Officials want to see retail and wholesale markets opened up and modernized through a sequence liberalization program over the coming two years. Other significant reforms include changes in foreign currency policies, including forex reserve management policy, and the establishment of a Foreign Exchange Investment Committee.
Ethiopia’s currency museum is also to be established as is a monetary policy committee
Many of the targets set out in HGER 2.0 are holdovers from the first iteration of the economic reform plan. For instance, the government initially planned to achieve unison between parallel and official foreign exchange rates by June last year, but the gradual devaluation of the birr has done little to close the gap – in fact, it has widened.
A recently released assessment of the HGER 1.0 conducted by the Policy Studies Institute attributes the prevailing gap between parallel and official exchange rates to a number of factors.

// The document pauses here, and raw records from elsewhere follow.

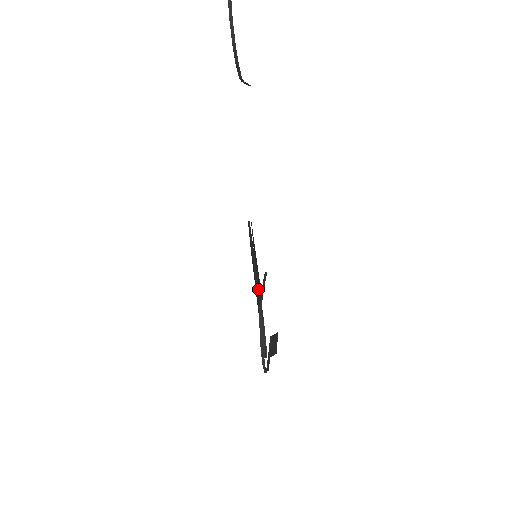
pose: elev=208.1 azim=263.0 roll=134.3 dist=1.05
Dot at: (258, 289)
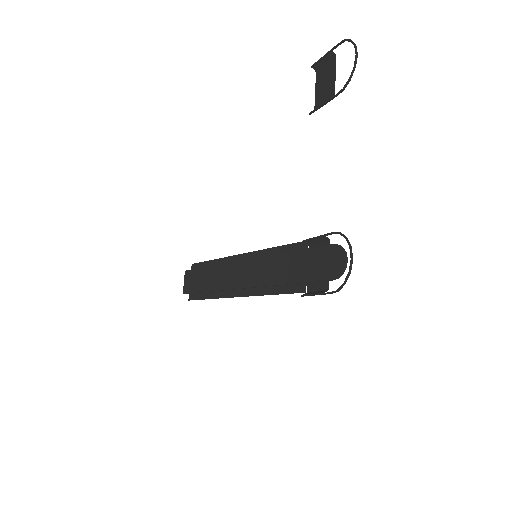
Dot at: (301, 250)
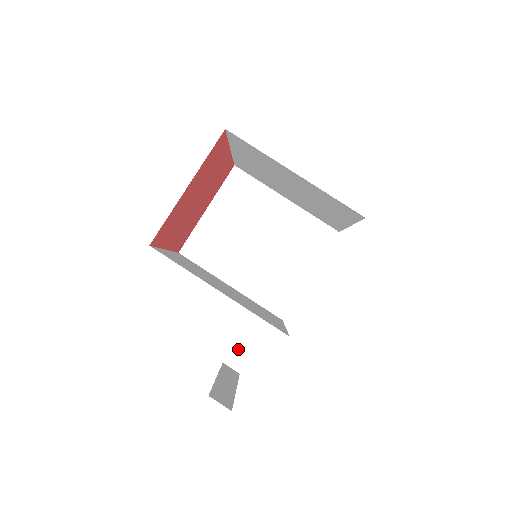
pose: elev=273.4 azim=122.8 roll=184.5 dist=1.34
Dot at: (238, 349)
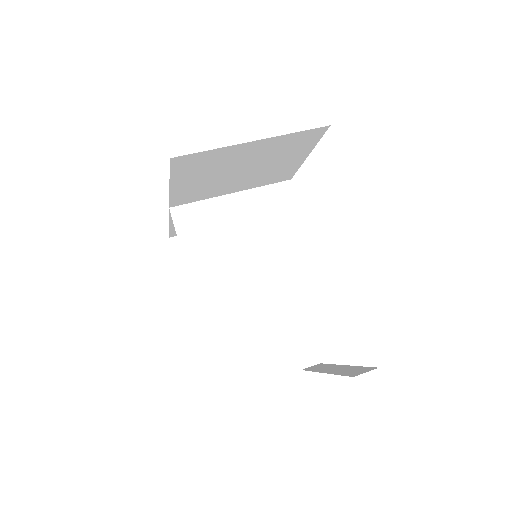
Dot at: (300, 348)
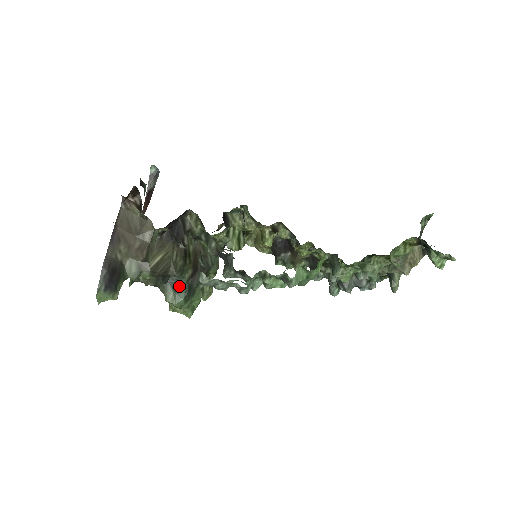
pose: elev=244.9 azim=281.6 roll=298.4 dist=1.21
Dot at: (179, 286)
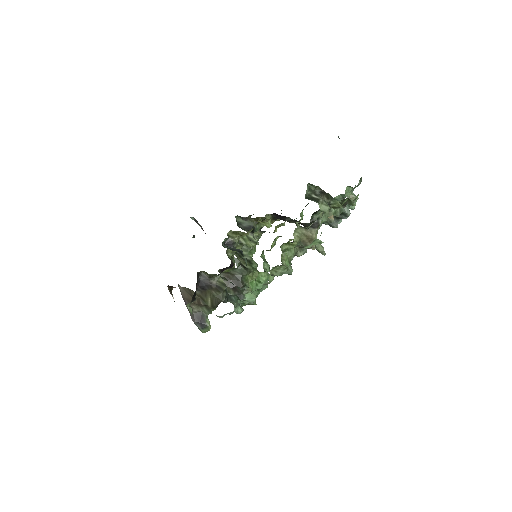
Dot at: (235, 298)
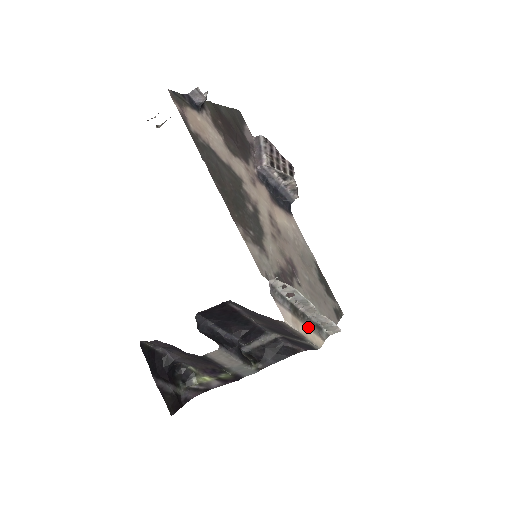
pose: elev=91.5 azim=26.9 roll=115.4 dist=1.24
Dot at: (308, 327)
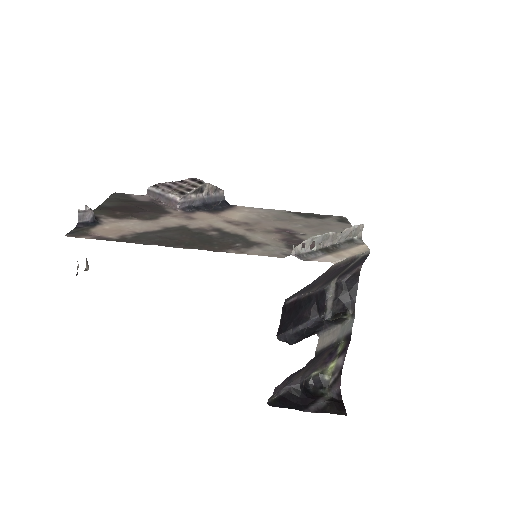
Dot at: (346, 249)
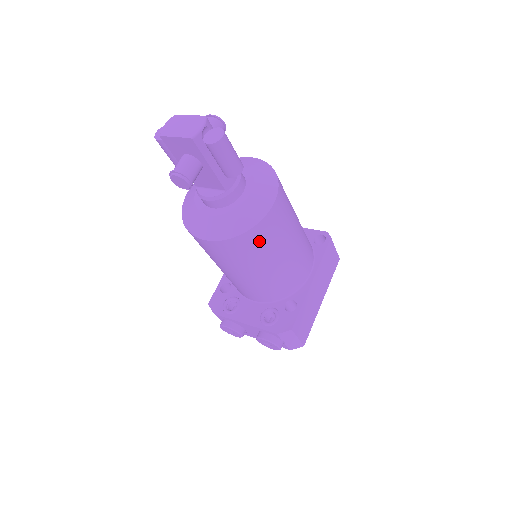
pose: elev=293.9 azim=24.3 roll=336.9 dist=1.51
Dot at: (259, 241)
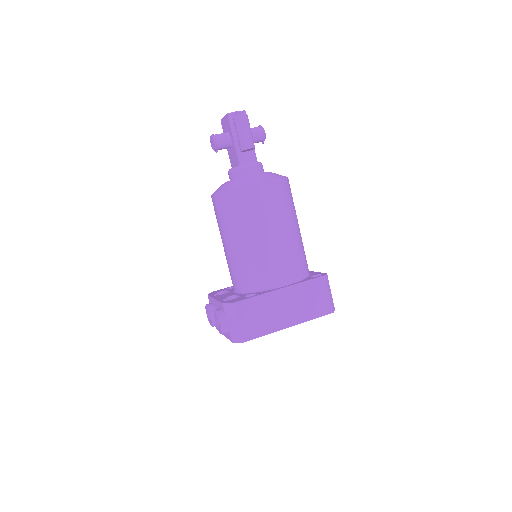
Dot at: (240, 205)
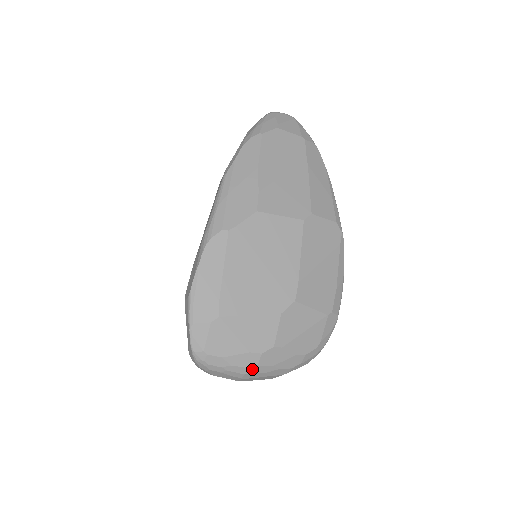
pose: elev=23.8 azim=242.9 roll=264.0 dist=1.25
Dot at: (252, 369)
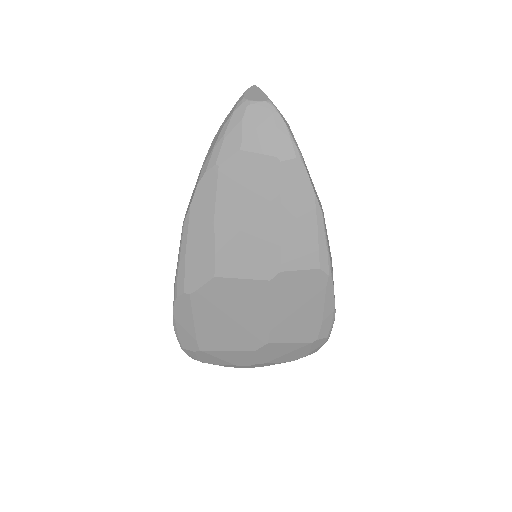
Dot at: occluded
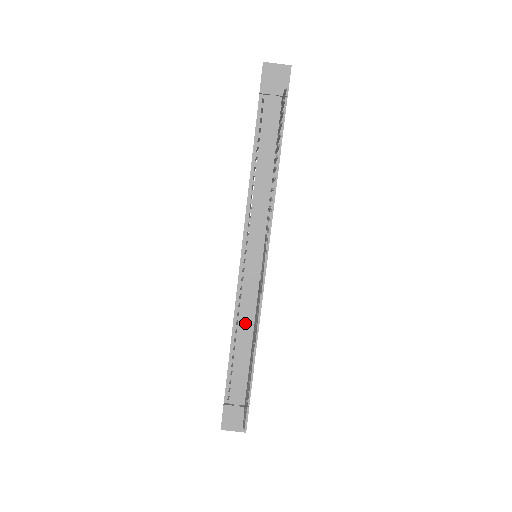
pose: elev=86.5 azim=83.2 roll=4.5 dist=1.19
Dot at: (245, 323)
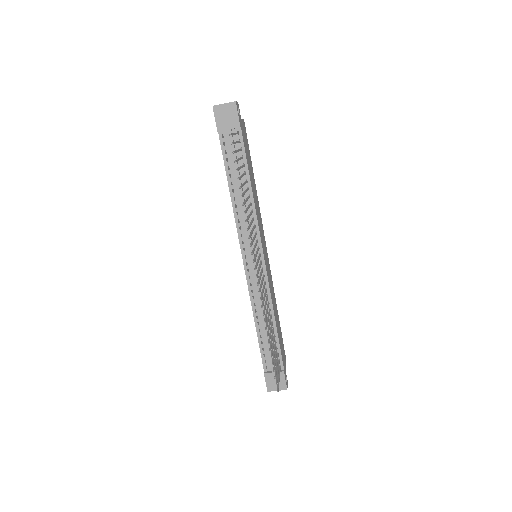
Dot at: (261, 310)
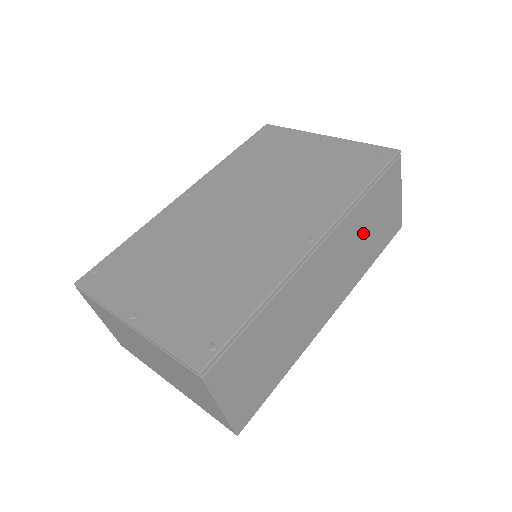
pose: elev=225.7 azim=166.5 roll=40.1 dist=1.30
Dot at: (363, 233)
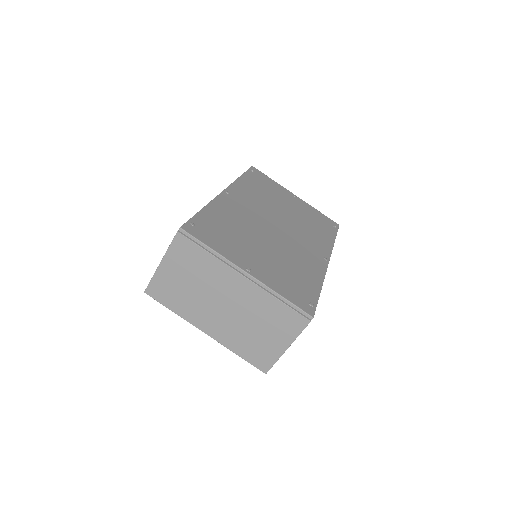
Dot at: occluded
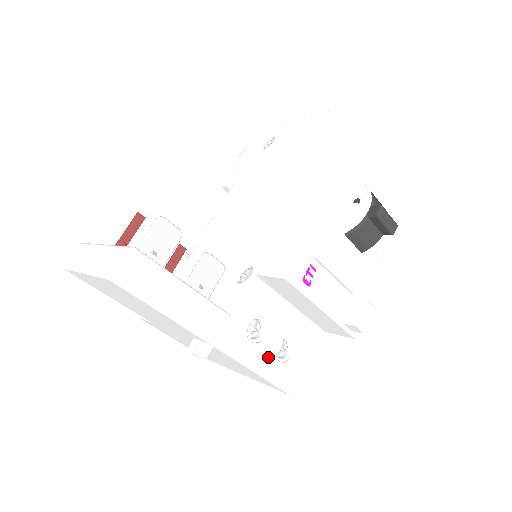
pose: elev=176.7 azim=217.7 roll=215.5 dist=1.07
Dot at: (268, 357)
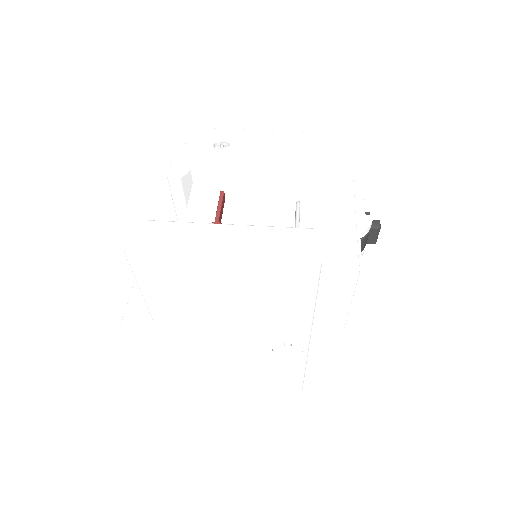
Dot at: occluded
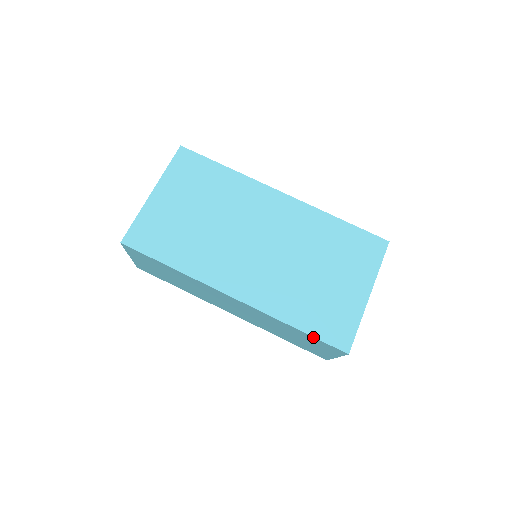
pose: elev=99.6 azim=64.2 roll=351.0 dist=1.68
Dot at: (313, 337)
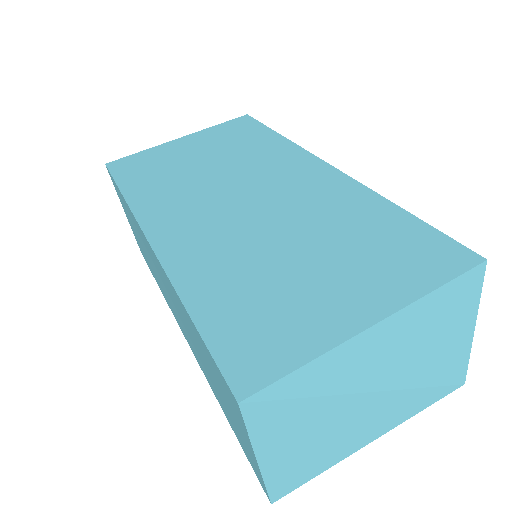
Dot at: (202, 339)
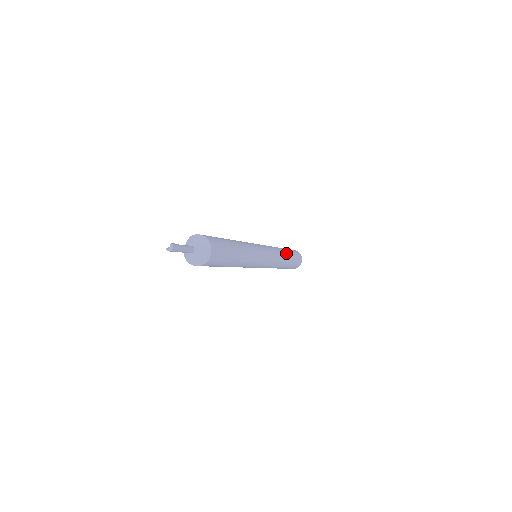
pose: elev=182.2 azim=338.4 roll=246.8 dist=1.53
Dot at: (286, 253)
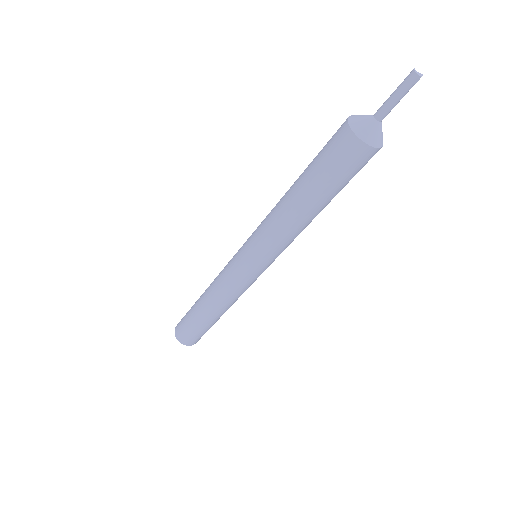
Dot at: occluded
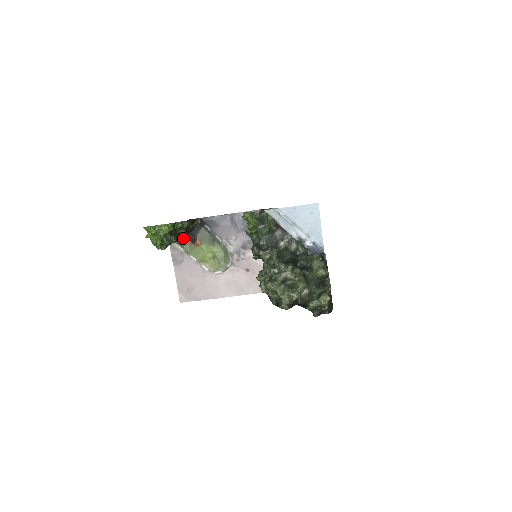
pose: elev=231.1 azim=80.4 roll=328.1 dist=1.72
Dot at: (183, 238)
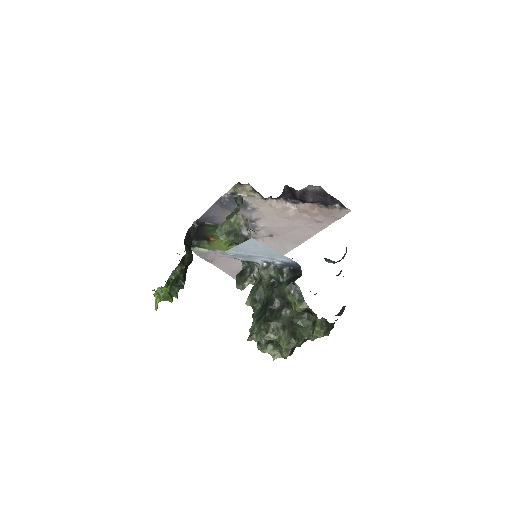
Dot at: (199, 241)
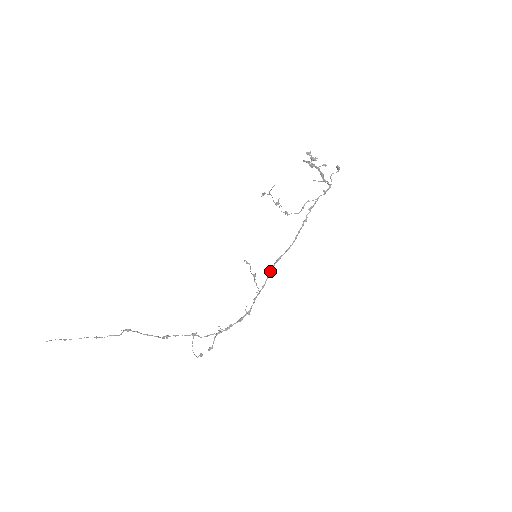
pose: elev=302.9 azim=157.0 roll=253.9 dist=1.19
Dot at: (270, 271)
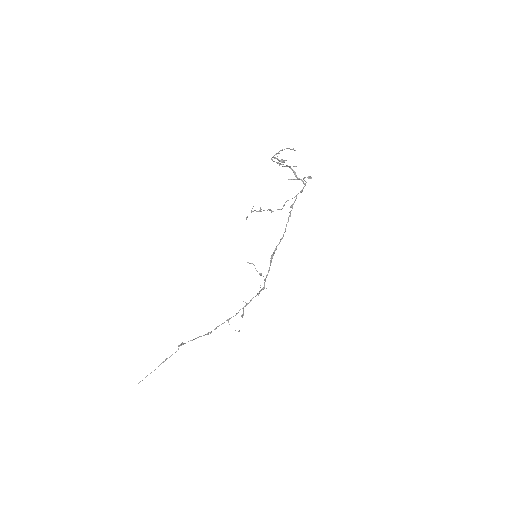
Dot at: (271, 260)
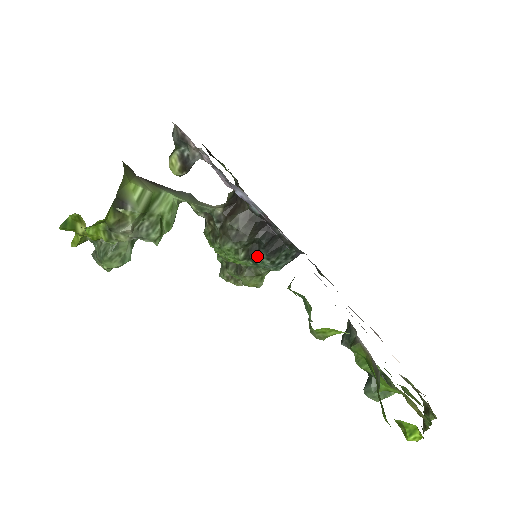
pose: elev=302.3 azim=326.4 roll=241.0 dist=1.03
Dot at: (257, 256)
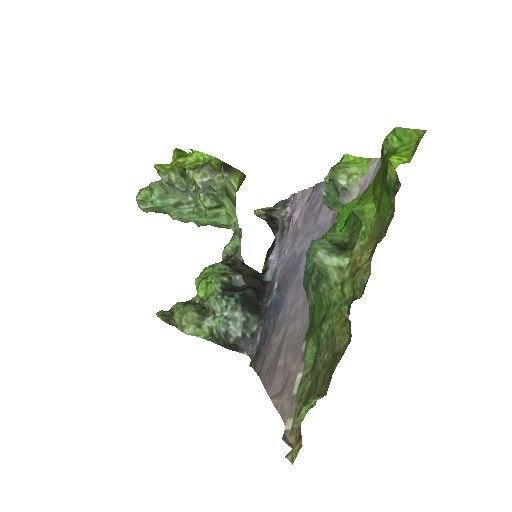
Dot at: (232, 292)
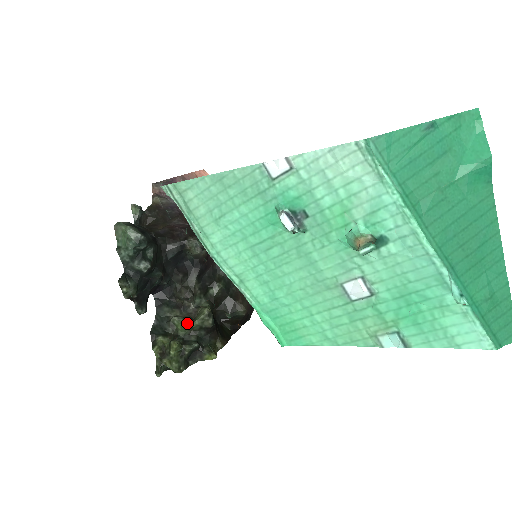
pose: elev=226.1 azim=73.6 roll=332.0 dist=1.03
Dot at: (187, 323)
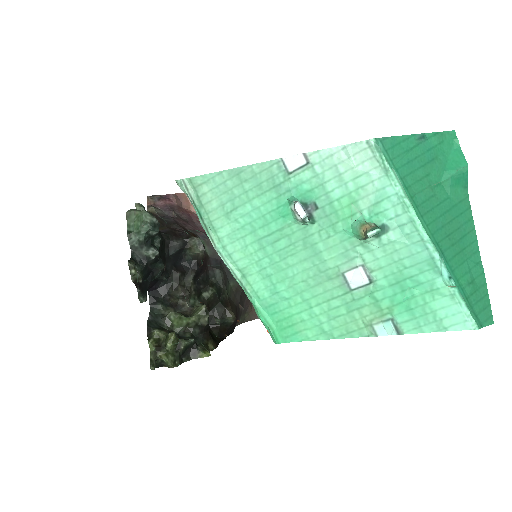
Dot at: (184, 318)
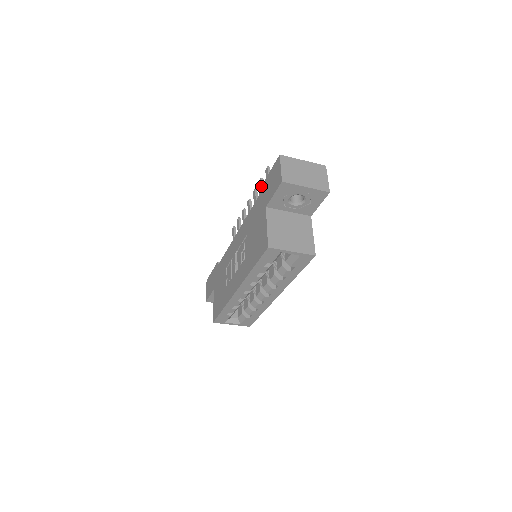
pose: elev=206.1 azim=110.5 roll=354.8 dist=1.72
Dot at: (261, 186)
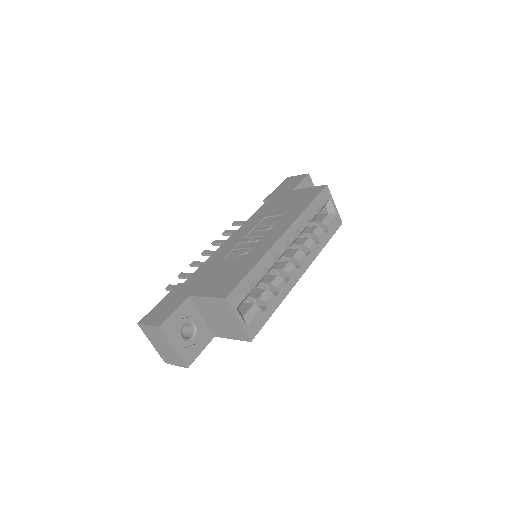
Dot at: (267, 197)
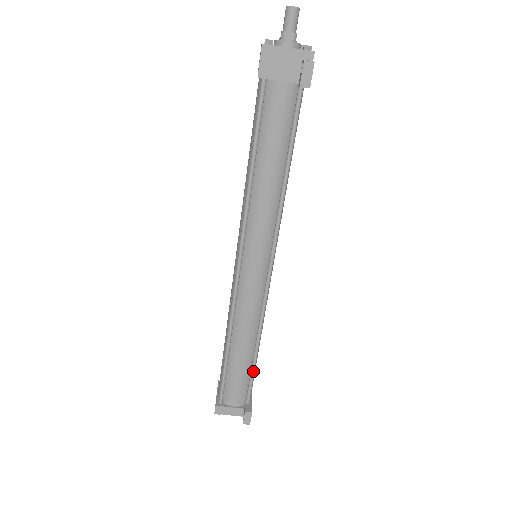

“Exchange rate unification was expected to be achieved by June 2023. NBE planned to build up foreign exchange reserves to serve as a buffer to supply the market as the foreign exchange allocation system moves towards a market-based approach. NBE has increased the crawling rate of the Birr visa-a-vis the USD. The average exchange rate (Birr to USD) depreciated by 55 percent from ETB 31.3/USD in 2019/20 to ETB 48.6/USD in 2021/22, higher than what was targeted,” it reads. “
The document reveals NBE regulators wanted to see the difference between exchange rates drop to the single digits by June 2023.
“This has however not materialized with reserve money increasing significantly partly to finance the government budget. Accordingly, inflation has also increased significantly,” it reads.